А вот мне кажется, что одна из причин успеха этой выставки заключалась в том, что после того, как ты 4 часа простоишь на морозе, вот что бы тебе не показали, тебе это до такой степени впирает! Ну то есть если там минимально что-то похожее на искусство. Вот у тебя в этот момент до такой степени раскрыты органы восприятия и как-то изменено сознание, и тебя уже эти четыре часа при −20 так внутренние перестроили, что, конечно, когда тебе показывают да хоть бы девочку с персиками, да? У тебя наступает какой-то полнейшей катарсис, и ты… и слёзы текут, и ты вообще не понимаешь, как раньше на свете жил. Вот.

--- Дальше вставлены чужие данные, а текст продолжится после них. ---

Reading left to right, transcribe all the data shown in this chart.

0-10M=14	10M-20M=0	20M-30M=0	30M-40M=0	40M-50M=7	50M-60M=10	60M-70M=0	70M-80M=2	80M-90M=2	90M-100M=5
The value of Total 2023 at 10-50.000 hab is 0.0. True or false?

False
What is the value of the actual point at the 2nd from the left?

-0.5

Какой из этого вывод сделать, друзья мои, я не знаю. Но мне кажется, что в общении с вот этой поп-культурой как частью повседневности очень важно не давать ей себя съесть. Какой бы способ съедения нас с вами она на данный момент не придумала бы, вот. И по счастью есть разного рода тактики, которые позволяют сохранить способность переживать настоящее искусство и сохранить себя как личность, способную жить, чувствовать и любить, и страдать, спасибо вам большое!